When I got to the inaugural ball, which was after Trump’s confirmation hearing, I was standing right above the Fox News set and Hannity. Hegseth stepped up because Fox News gets all of them. And I’m painting him closer than I painted anyone else. That painting is a lot more smudged. It reflects on this weird purgatory. All of these military people that are so young, so red in the cheeks, and they’re having so much fun, they’re also prepared to go to battle if they have to. It was a crazy energy in there.

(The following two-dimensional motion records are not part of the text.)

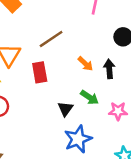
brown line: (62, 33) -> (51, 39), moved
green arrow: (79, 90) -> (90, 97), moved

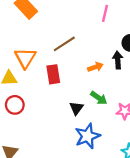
orange arrow: (85, 64) -> (95, 67), turned -64
black arrow: (109, 69) -> (118, 60), moved

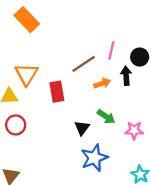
pink line: (105, 13) -> (111, 50), moved
brown line: (64, 44) -> (84, 64), moved

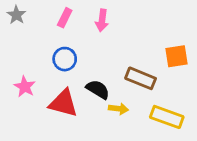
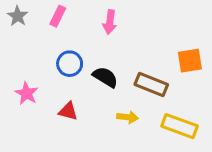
pink rectangle: (65, 18) -> (58, 16), moved
black semicircle: (98, 89) -> (105, 77), moved
red triangle: (63, 103) -> (68, 111), size x0.6

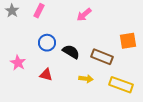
pink arrow: (110, 22) -> (84, 15), moved, turned 42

[Trump] had actually come from pardoning the January 6 people — that was the news that broke to me while I was painting, and I wrote it across the canvas, ‘he pardoned them all.’ Jenny, my creative partner, was filming, and I’m in my great-grandmother’s ball gown with chicken feathers and black velvet gloves, and then black rubber gloves on top for the paint. I looked at her, I couldn’t believe it. That was the first order of business. And then here we were at the military ball.”
Church and State
“When Trump was a defendant, there was this chaos. When he became president, it seemed like chaos entered the system. From painting the most famous person in the world, truly infamous, then turning into this space in the heart of New York, which is the story of the immigrant within this bureaucratic building. Undocumented people are trying to follow the law, trying to do it the right way, and then there are masked federal agents. Everyone is anonymous, and there’s no time.
It was one of the most surreal shocks to my system, coming from an observational place and as a citizen and a witness. Watching somebody be told they were going to see the judge and to bring their paper to the office, then asking about the masked individuals outside, and the judge saying if there’s anybody outside my door, they don’t answer to me. Watching that person leave. Then, there’s another court in the hall, and they’re detained and no one knows anything at this point. It’s the complete opposite of power. What goes through my mind is no longer even mental. It’s physical. The campaign Trump ran on is being realized now, and I feel a responsibility to pay attention — not just to him in the defendant’s chair, but to the system unfolding around him.”